I've worked with Pages a little, and been annoyed by not only its many sloppy bugs (hyphenates "path" as "pa-th"?) but also its inferiority in ease-of-use to TextEdit. For instance, in TextEdit if I double-click a word, then click on another word later on, the whole phrase is selected, including the whole of the final word (no matter where in that word I clicked): a clever trick that shows real intelligence in whoever programmed it. Pages, however, is no smarter than AppleWorks about this: to get the whole of the final word in the phrase, I must carefully click precisely on its last letter, or use shift-arrow to finish selecting it.

Also, before Pages v.3 (I think it was) if text in different scripts (e.g. Latin and Devanagari) -- or even Latin fonts of different sizes -- was mixed on a line, its line spacing would expand to accommodate the "taller" font: there was no way to specify exact line spacing, and the results were horrible. TextEdit could do it (as could MacWrite II back in 1990), but Pages couldn't. This was finally fixed, but it took a while.

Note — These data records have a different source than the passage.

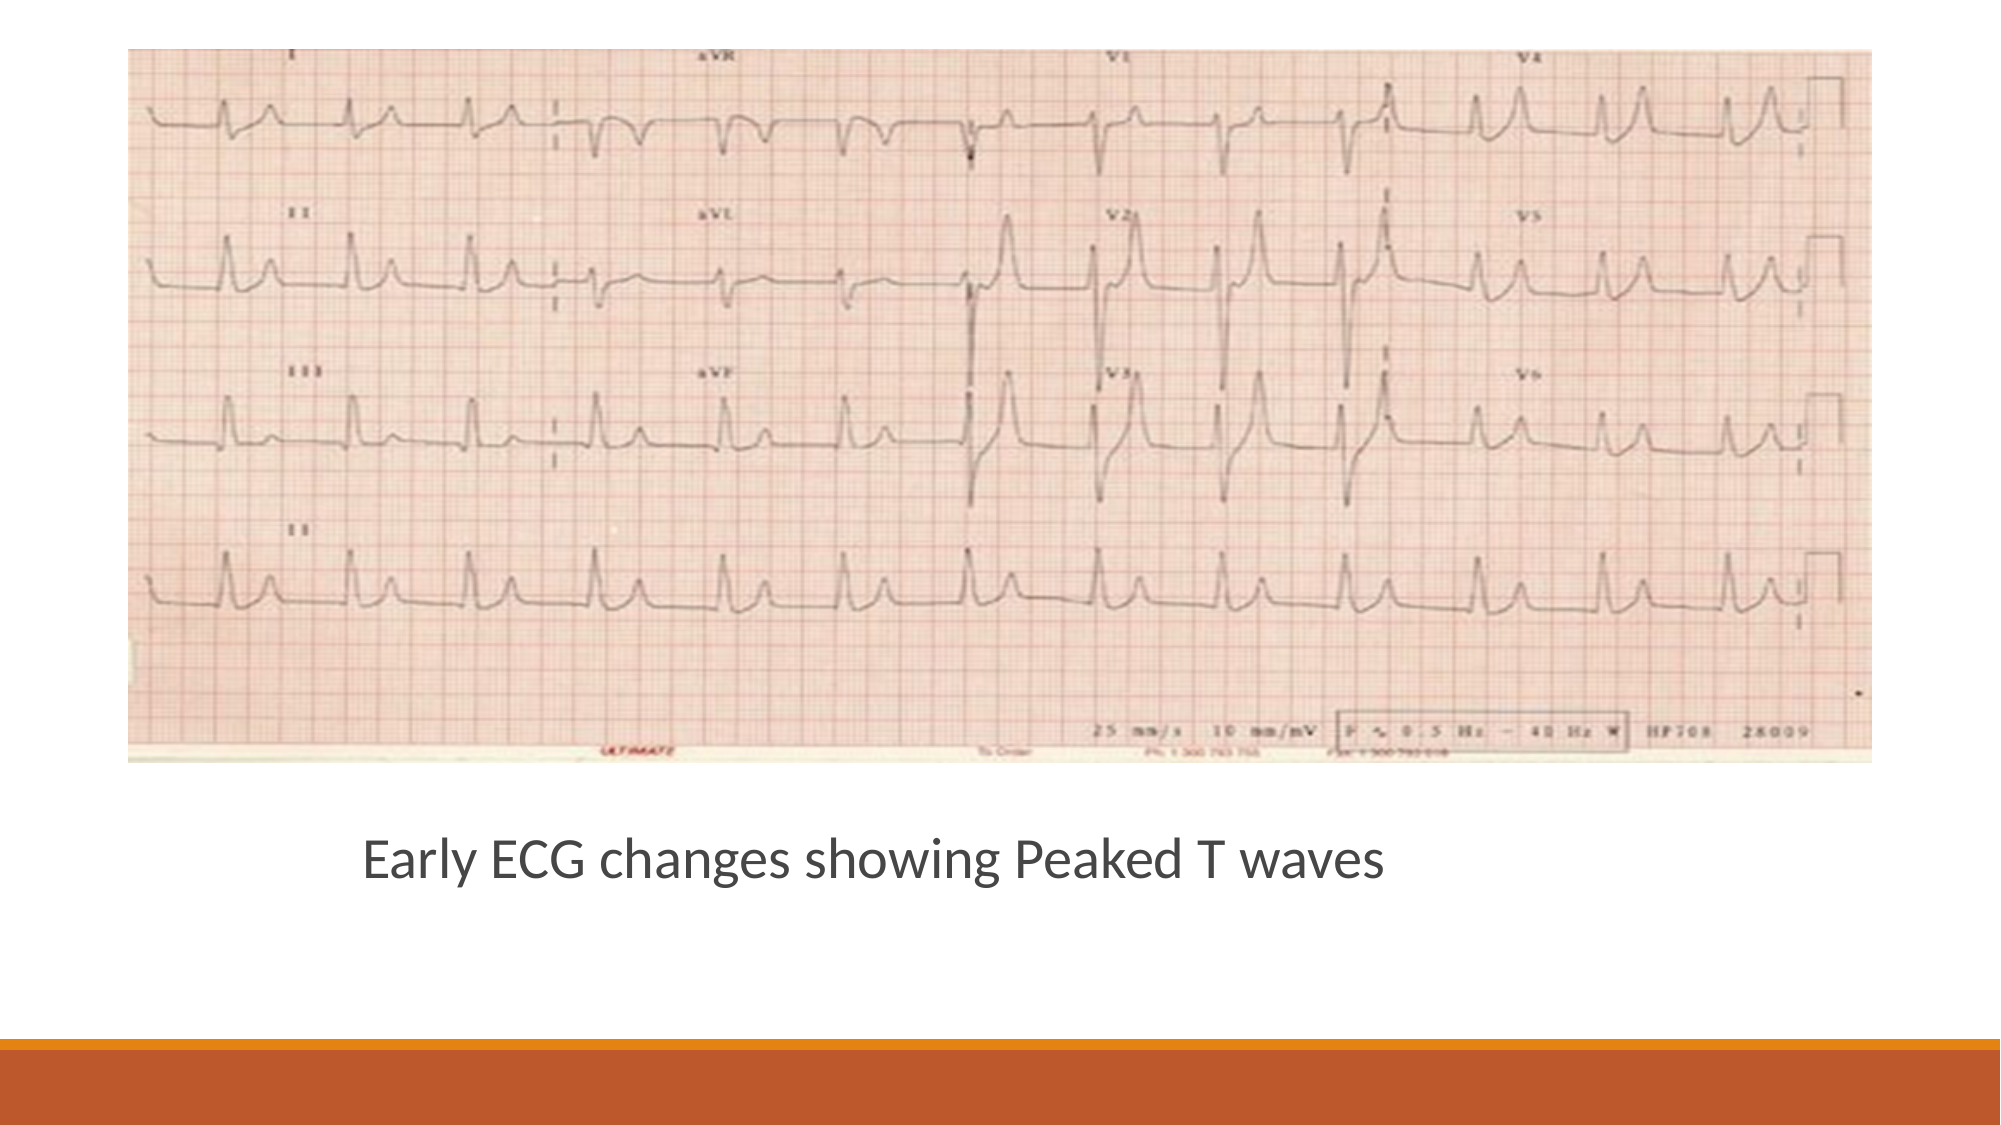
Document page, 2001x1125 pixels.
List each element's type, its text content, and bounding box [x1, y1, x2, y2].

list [127, 49, 1872, 763]
text_box Early ECG changes showing Peaked T waves [347, 812, 1661, 898]
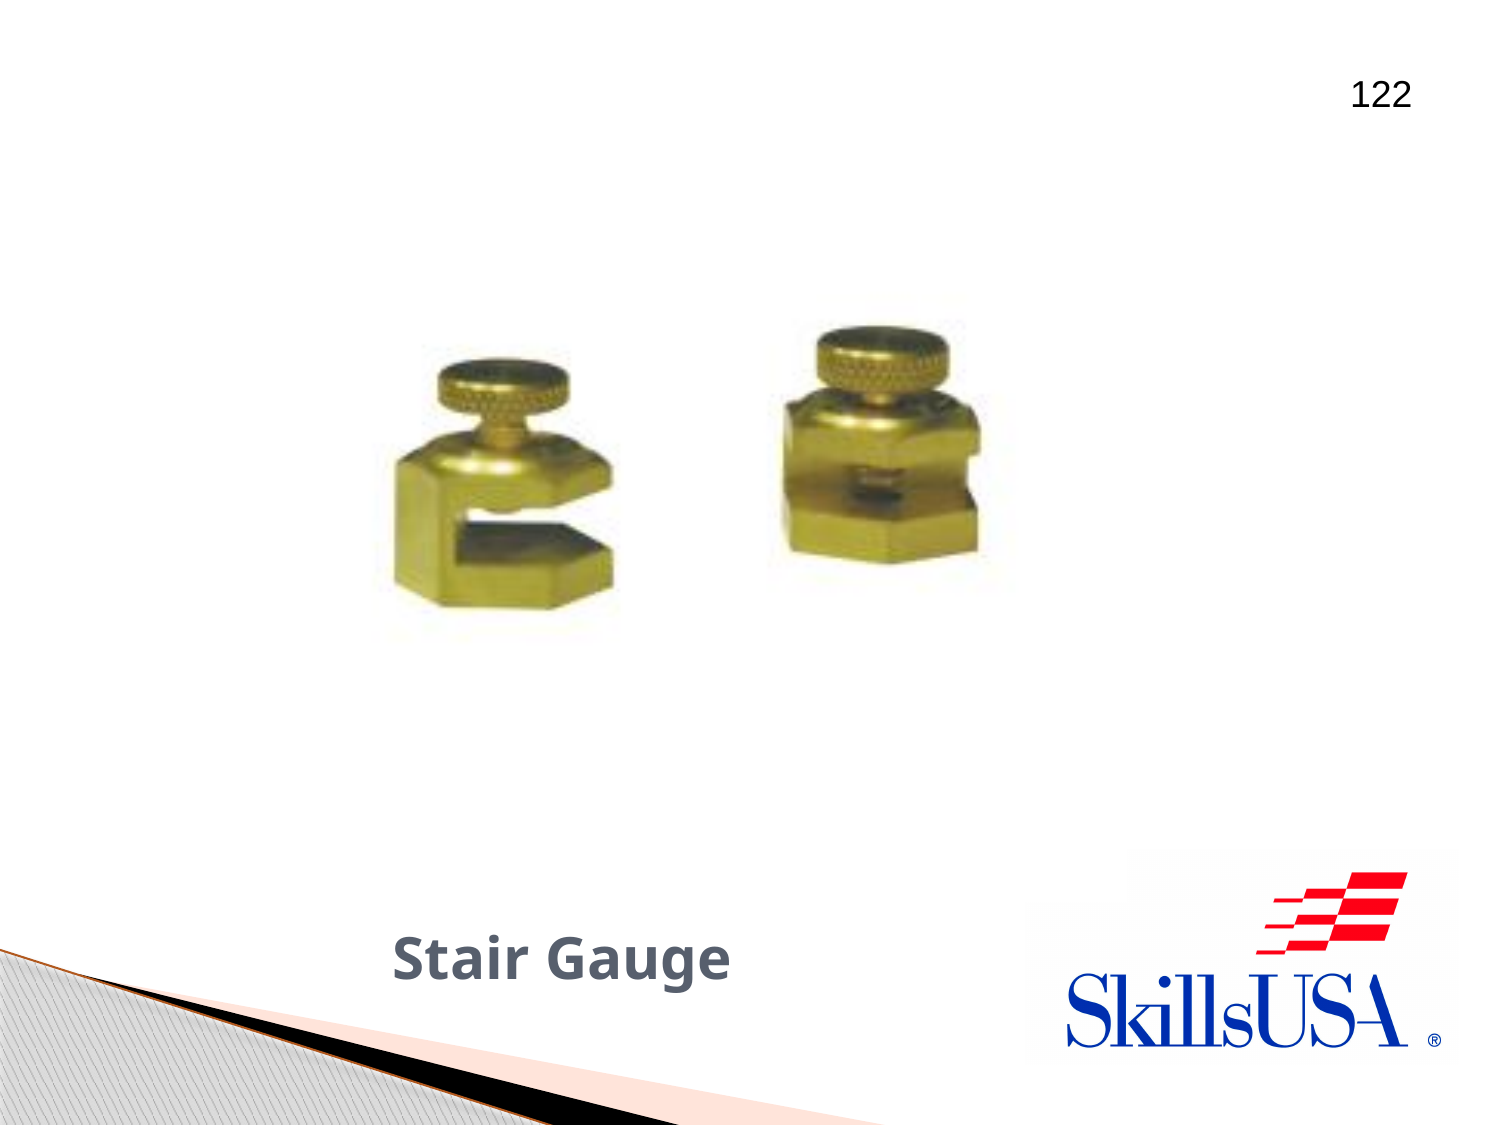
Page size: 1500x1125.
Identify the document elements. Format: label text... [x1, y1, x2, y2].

picture [274, 49, 1459, 1065]
text_box 122 [1325, 62, 1438, 123]
title Stair Gauge [99, 912, 1018, 1000]
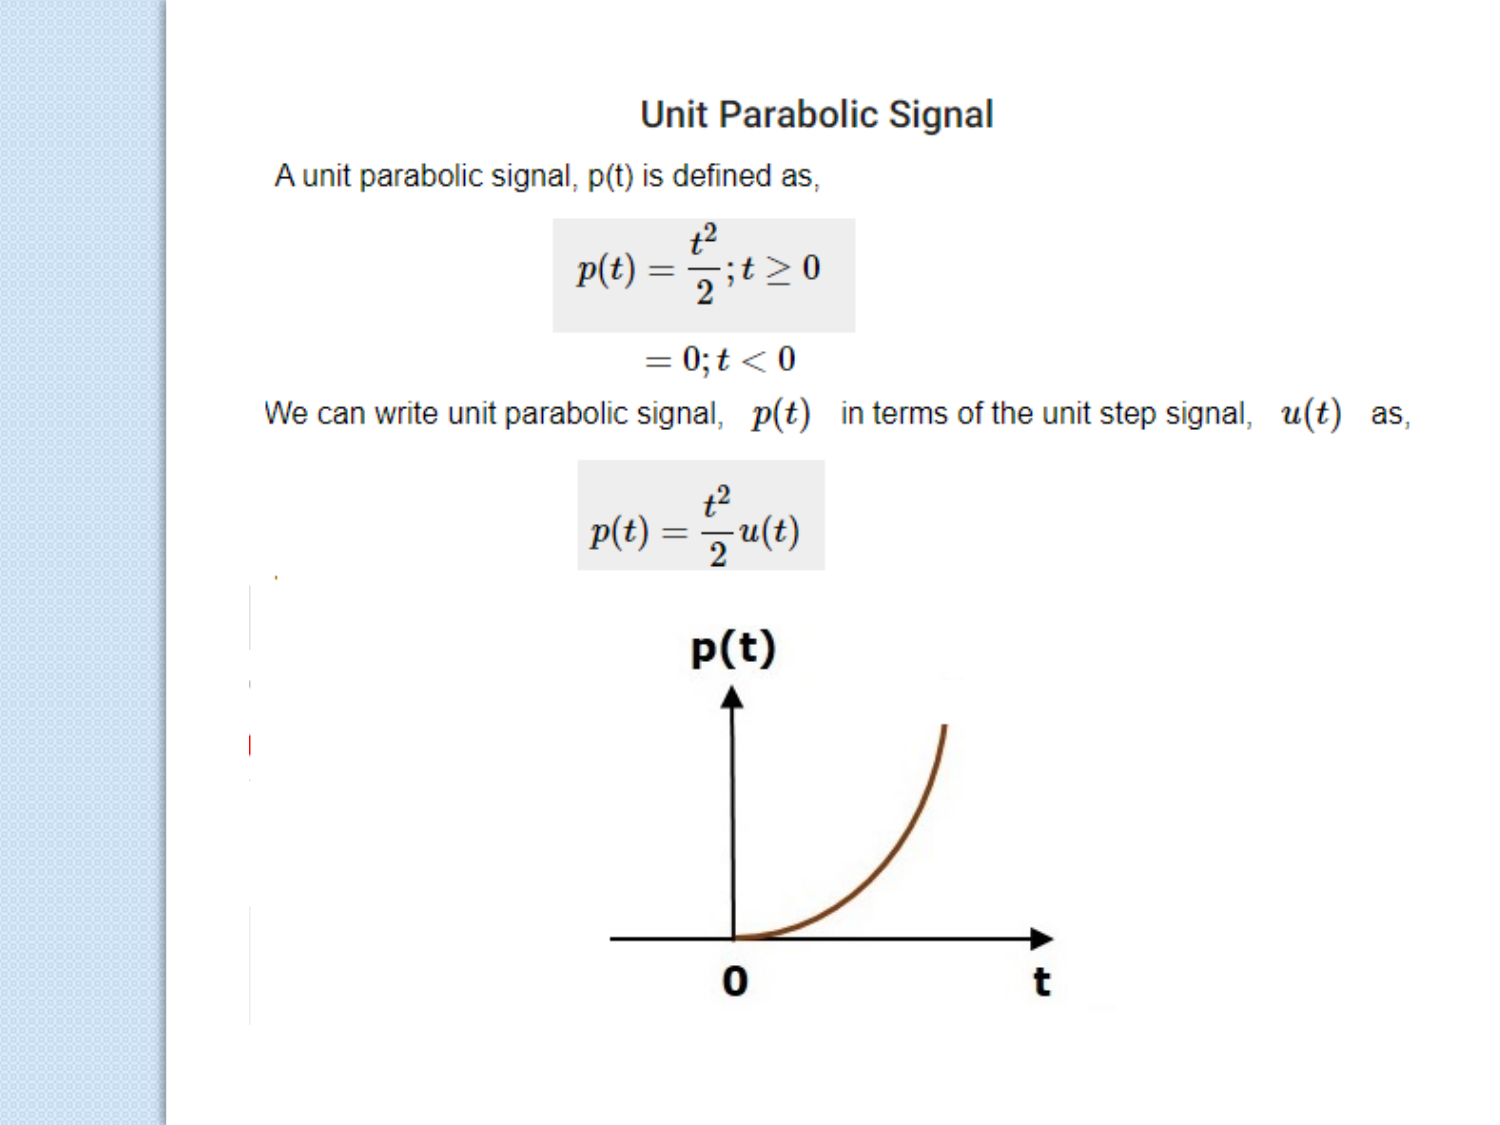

Again, it appears the two apps are being done by different teams, who don't talk to each other -- where one might expect them to be based on the same text engine, etc., with TextEdit the "basic" version and Pages the enhanced, fancy version. A lot of programming seems to be done this way: start again from scratch, without referring to previous apps of the same type, and laboriously reinvent (or not) the wheel.